• TASK BRIEF: From the material below, copy out the stretch from the line containing "- Parcourez les" through the line containing "Japonais, Russe", leaving every line unchanged.

AVAILABLE RECORDS below:

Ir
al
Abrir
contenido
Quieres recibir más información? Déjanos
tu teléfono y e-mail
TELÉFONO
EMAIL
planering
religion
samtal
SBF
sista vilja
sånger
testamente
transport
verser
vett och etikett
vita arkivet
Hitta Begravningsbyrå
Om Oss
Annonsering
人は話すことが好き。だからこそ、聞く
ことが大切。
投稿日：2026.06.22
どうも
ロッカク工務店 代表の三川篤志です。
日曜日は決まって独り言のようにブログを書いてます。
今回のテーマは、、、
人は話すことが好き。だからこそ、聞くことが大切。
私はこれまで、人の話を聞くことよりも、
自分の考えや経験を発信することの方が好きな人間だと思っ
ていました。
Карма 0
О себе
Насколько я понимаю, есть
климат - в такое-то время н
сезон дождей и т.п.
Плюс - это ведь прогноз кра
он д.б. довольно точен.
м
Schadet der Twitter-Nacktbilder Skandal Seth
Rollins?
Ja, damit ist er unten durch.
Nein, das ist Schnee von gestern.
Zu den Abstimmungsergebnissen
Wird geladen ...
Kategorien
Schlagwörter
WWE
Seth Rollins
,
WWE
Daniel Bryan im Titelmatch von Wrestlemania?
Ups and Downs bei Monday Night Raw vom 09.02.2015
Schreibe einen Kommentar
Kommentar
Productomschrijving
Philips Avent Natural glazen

End of AVAILABLE RECORDS.
AVAILABLE RECORDS below:

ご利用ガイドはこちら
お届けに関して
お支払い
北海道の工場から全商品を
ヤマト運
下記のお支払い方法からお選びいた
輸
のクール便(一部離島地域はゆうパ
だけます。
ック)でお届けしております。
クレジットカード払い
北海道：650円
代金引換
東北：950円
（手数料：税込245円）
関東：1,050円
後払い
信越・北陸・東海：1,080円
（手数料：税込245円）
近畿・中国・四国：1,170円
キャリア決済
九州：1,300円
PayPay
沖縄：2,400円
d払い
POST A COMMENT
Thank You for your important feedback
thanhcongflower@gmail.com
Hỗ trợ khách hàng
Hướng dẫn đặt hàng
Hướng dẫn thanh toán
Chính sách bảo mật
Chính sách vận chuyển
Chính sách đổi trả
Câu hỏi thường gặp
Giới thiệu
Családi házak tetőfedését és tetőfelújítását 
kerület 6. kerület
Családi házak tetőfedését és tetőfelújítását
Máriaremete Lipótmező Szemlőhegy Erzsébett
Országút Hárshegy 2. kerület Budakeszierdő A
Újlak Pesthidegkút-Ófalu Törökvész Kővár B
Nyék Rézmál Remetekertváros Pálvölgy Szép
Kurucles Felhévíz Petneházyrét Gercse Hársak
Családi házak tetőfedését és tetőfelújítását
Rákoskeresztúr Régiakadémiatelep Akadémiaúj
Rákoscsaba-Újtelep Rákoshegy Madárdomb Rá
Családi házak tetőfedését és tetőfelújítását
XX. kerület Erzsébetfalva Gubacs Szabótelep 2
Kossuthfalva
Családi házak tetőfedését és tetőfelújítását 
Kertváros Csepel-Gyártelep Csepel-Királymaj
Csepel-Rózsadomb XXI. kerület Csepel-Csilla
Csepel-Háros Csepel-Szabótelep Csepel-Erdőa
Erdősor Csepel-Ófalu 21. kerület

End of AVAILABLE RECORDS.
AVAILABLE RECORDS below:

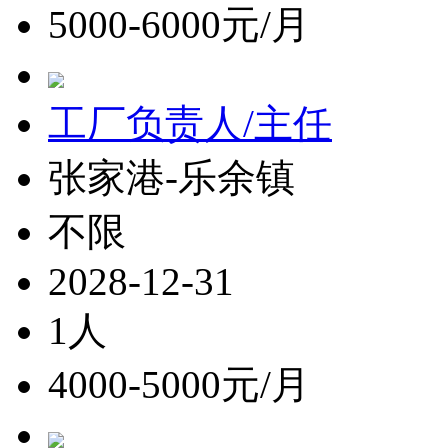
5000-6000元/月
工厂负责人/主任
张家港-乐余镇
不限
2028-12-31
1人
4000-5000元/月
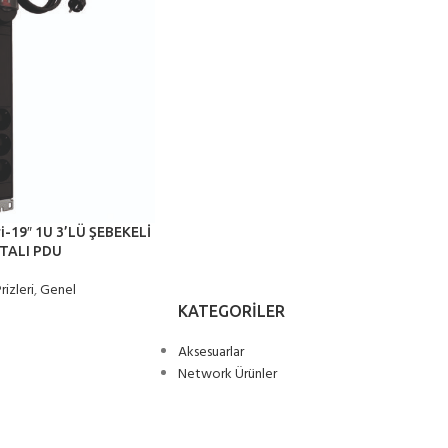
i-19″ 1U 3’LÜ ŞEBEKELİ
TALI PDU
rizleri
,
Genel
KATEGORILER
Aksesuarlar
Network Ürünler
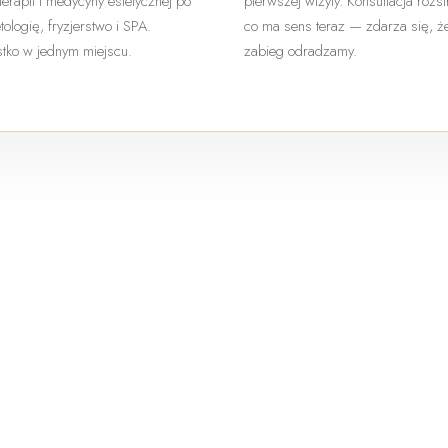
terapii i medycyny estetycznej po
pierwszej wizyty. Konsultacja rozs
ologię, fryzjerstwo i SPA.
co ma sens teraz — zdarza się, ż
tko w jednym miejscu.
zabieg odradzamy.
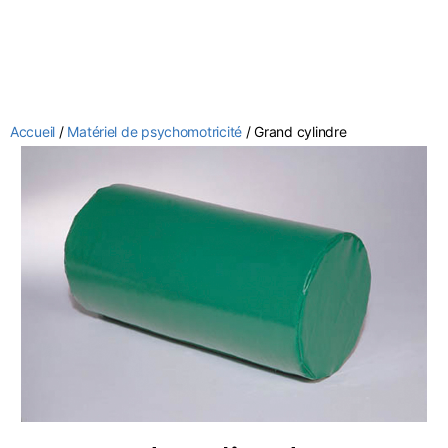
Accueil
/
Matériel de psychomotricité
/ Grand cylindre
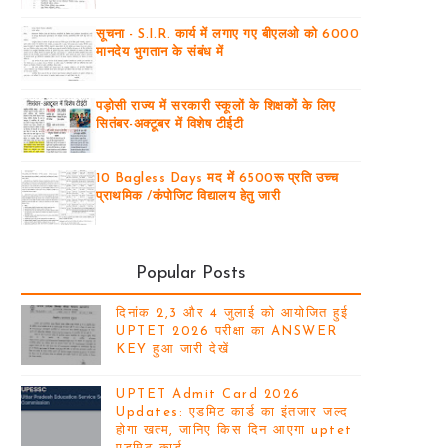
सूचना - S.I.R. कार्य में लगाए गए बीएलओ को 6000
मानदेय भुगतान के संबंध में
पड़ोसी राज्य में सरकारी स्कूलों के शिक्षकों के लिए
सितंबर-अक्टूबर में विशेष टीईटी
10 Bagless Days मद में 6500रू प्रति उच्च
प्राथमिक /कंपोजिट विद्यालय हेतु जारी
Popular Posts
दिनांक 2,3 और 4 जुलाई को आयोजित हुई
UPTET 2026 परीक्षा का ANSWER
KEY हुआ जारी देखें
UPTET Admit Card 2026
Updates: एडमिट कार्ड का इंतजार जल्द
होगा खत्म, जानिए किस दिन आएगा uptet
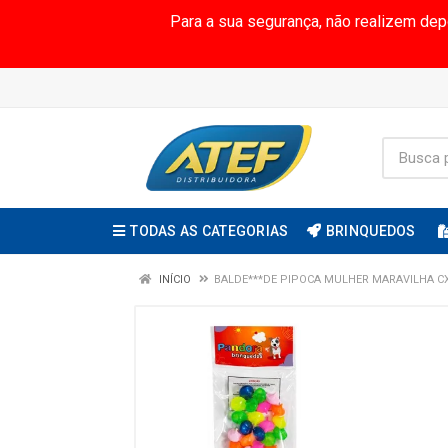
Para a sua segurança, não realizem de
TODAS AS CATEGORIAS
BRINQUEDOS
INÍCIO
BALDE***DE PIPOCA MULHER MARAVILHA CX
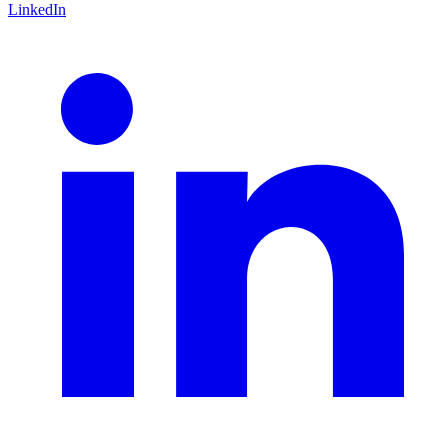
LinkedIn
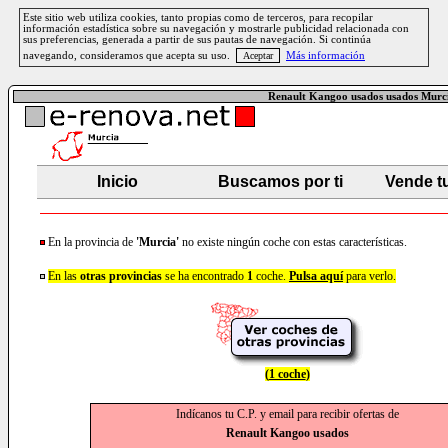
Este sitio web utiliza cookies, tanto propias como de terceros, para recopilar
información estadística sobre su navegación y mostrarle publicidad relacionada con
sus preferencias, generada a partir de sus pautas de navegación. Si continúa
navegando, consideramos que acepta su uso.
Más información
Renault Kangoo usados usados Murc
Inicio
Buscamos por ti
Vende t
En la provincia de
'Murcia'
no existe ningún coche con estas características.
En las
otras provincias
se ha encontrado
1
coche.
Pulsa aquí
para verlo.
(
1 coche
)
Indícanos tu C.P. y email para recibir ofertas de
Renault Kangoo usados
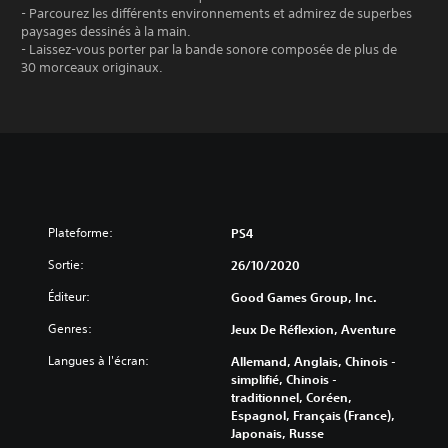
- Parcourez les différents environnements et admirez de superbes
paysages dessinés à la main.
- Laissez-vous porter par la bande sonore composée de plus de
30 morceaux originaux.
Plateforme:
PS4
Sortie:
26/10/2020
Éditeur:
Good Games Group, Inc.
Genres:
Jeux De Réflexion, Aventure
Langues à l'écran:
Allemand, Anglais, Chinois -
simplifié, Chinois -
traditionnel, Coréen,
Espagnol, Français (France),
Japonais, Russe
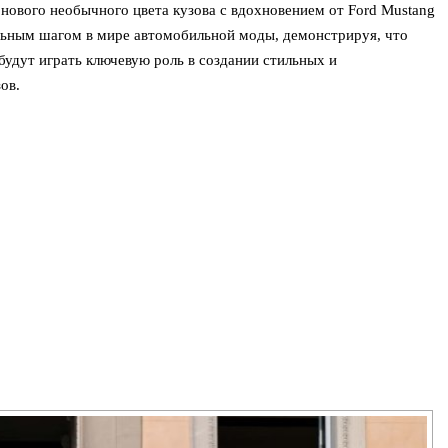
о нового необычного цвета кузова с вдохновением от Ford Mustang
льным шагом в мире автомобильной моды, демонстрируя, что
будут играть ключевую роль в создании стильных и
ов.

End of AVAILABLE RECORDS.

• WRITTEN SOLUTION:
- Parcourez les différents environnements et admirez de superbes
paysages dessinés à la main.
- Laissez-vous porter par la bande sonore composée de plus de
30 morceaux originaux.
Plateforme:
PS4
Sortie:
26/10/2020
Éditeur:
Good Games Group, Inc.
Genres:
Jeux De Réflexion, Aventure
Langues à l'écran:
Allemand, Anglais, Chinois -
simplifié, Chinois -
traditionnel, Coréen,
Espagnol, Français (France),
Japonais, Russe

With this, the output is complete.